##### Material for this exercise #####

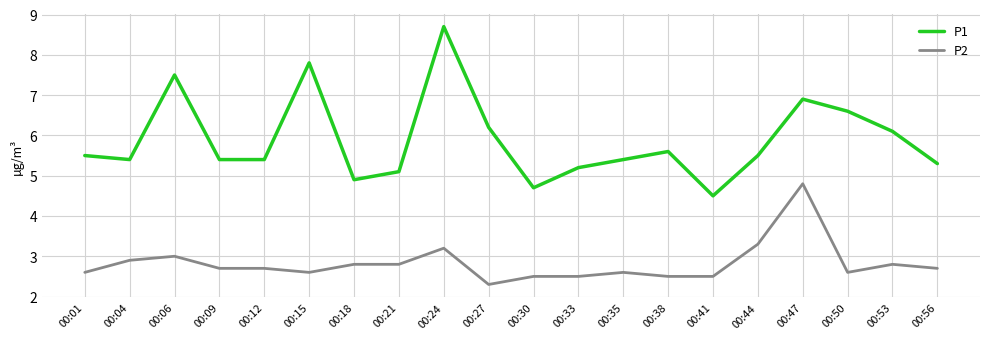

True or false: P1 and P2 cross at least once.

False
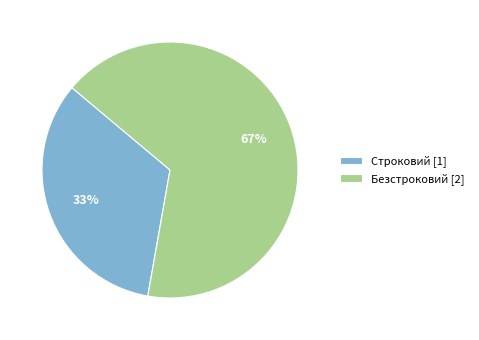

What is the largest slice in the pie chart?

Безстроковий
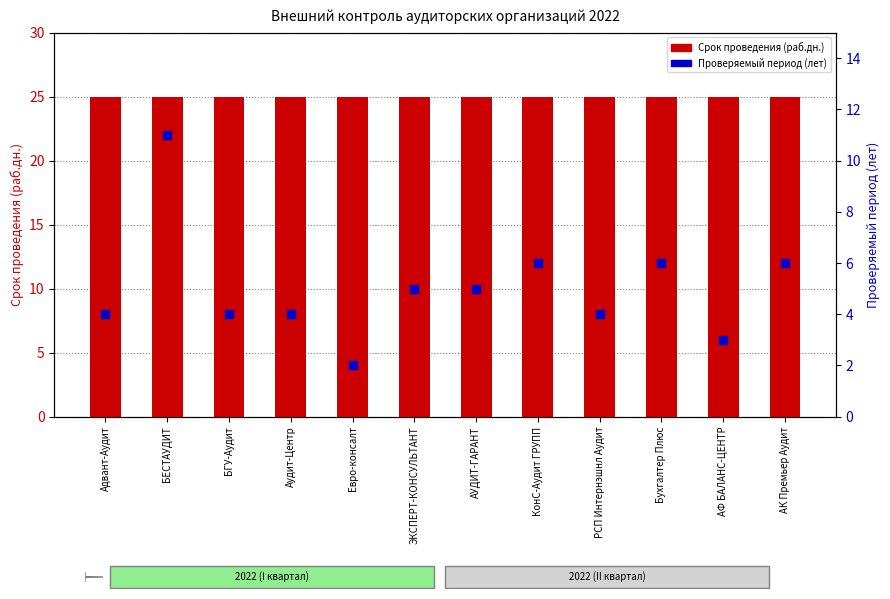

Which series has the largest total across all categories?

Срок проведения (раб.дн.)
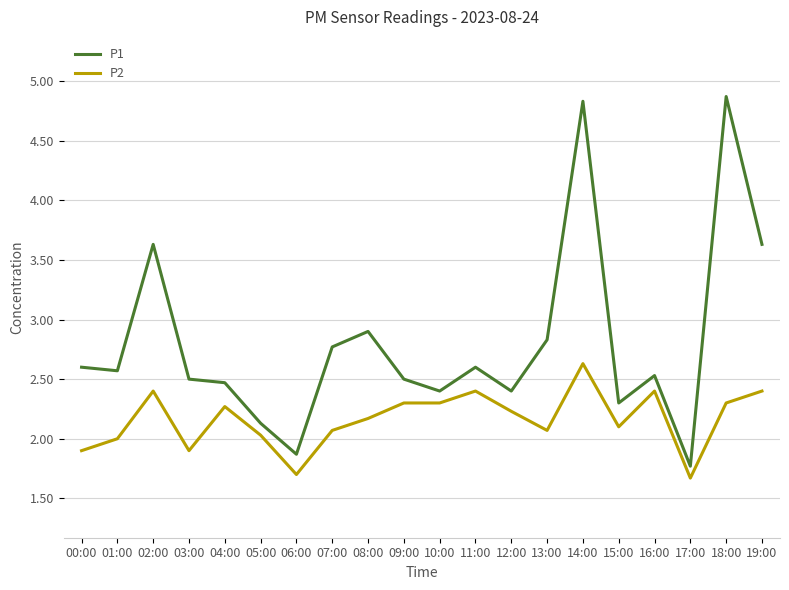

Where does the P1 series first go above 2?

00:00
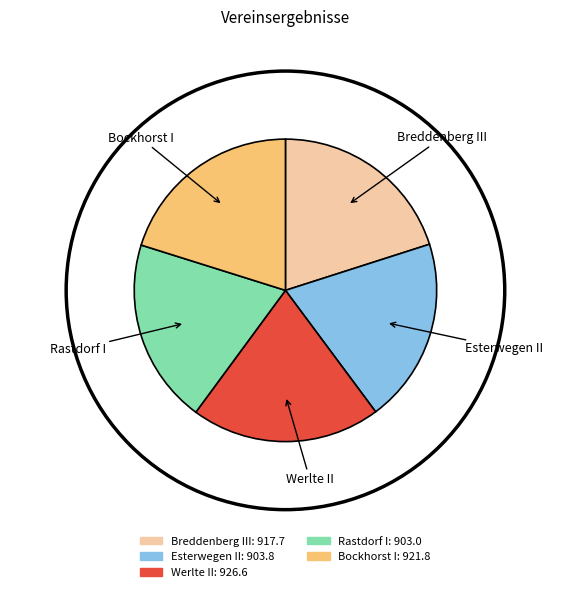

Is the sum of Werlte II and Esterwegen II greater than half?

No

#####
##### Material for this exercise #####

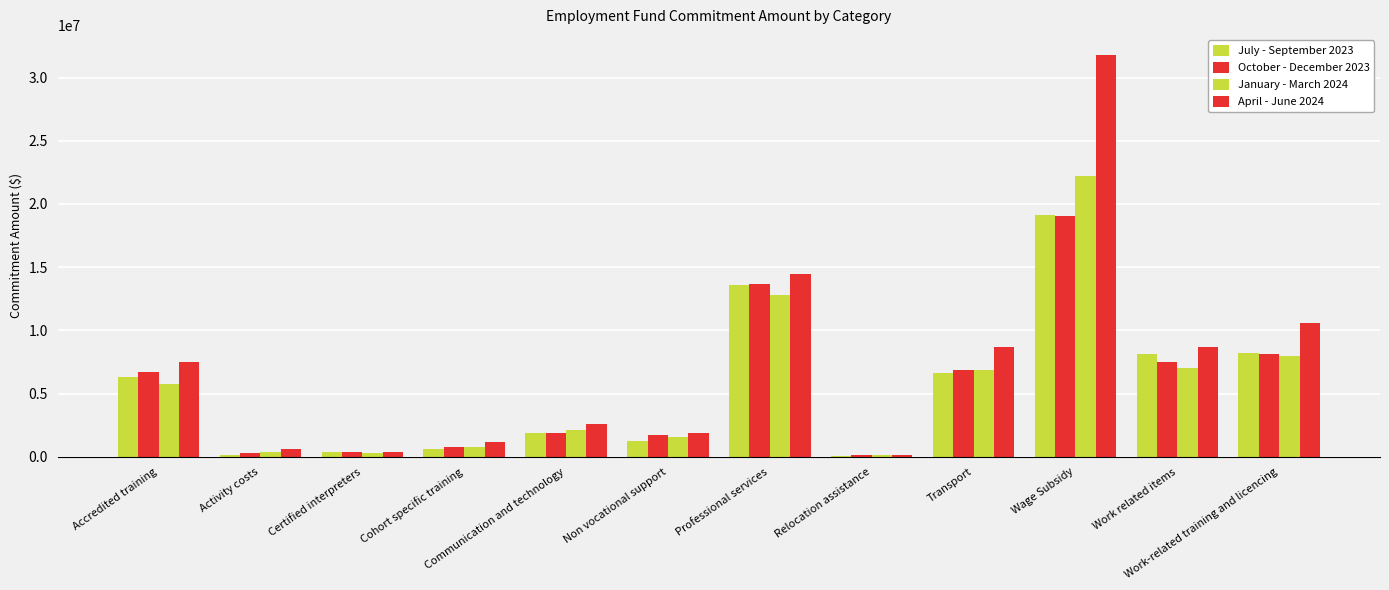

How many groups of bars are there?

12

#####

(Written task)
Reproduce verbatim the part of the lines that opens with the line containing "Срок проведения (раб.дн.)" and closes with the line containing "Is the sum of", with both of those lines included. Omit the pictures from your answer.

(Output of the task)
Срок проведения (раб.дн.)

Where does the P1 series first go above 2?

00:00

Is the sum of Werlte II and Esterwegen II greater than half?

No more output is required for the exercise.